The Family Man title may suggest autobiography, but don’t expect too much personal backstory in a show – nominated for the Edinburgh comedy award – that is reluctant to sustain a theme. Glanc’s opening number is reprised with new, equally unlikely meet-cute scenarios (none quite as funny as the first) and he crosses generations with an affecting song about an old man, then swivels his flat cap to become a young one. It momentarily proposes, yet does not deliver, a deeper contrast between the two because Glanc is swiftly on to the next bit.

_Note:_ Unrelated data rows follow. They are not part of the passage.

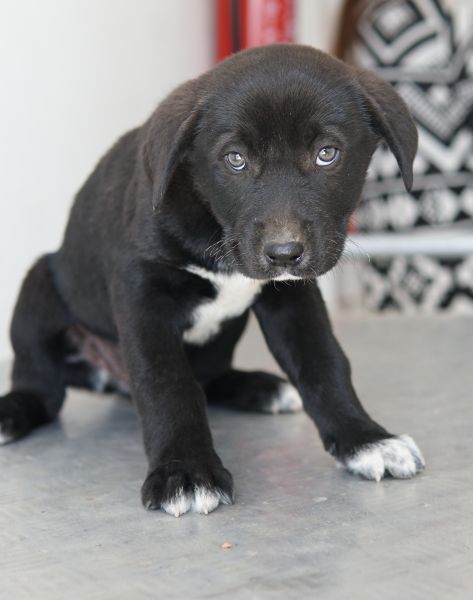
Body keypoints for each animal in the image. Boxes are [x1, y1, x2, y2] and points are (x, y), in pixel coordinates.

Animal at [0, 44, 425, 516]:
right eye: (234, 159)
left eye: (327, 153)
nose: (284, 252)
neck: (215, 226)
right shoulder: (141, 291)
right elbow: (167, 383)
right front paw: (185, 471)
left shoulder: (294, 296)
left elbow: (323, 361)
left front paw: (365, 439)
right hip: (38, 287)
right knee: (42, 389)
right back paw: (11, 412)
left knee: (210, 376)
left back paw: (261, 388)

This erratic flow never destabilises as, say, Jordan Brookes does, but ensures a fun fizziness throughout. Glanc overstates his eccentricities by repeating the suggestion that some of us may long to sneak away from his zany presence. That’s unlikely. Eyes twinkling like the show’s intermittent lounge-bar score, he is blessed today with a game crowd for interactive hijinks including channelling “slutty” energy, opening his post and, most effectively, a hostage situation that will only be resolved by deep familiarity with Domino’s pizza offers. Here, our hitherto avuncular host dials up the delirium.
Elsewhere, he bring fresh perspectives to the funny business, including joking about what talk we might expect from the walls of such a venerable, richly historic fringe venue (est 2017). “Glancing” is his family’s tradition, he says, explaining why he regularly whips out a camera to take our picture. The show amounts to a series of colourful snapshots – mostly focused, occasionally blurry – but you probably wouldn’t want him as your wedding photographer.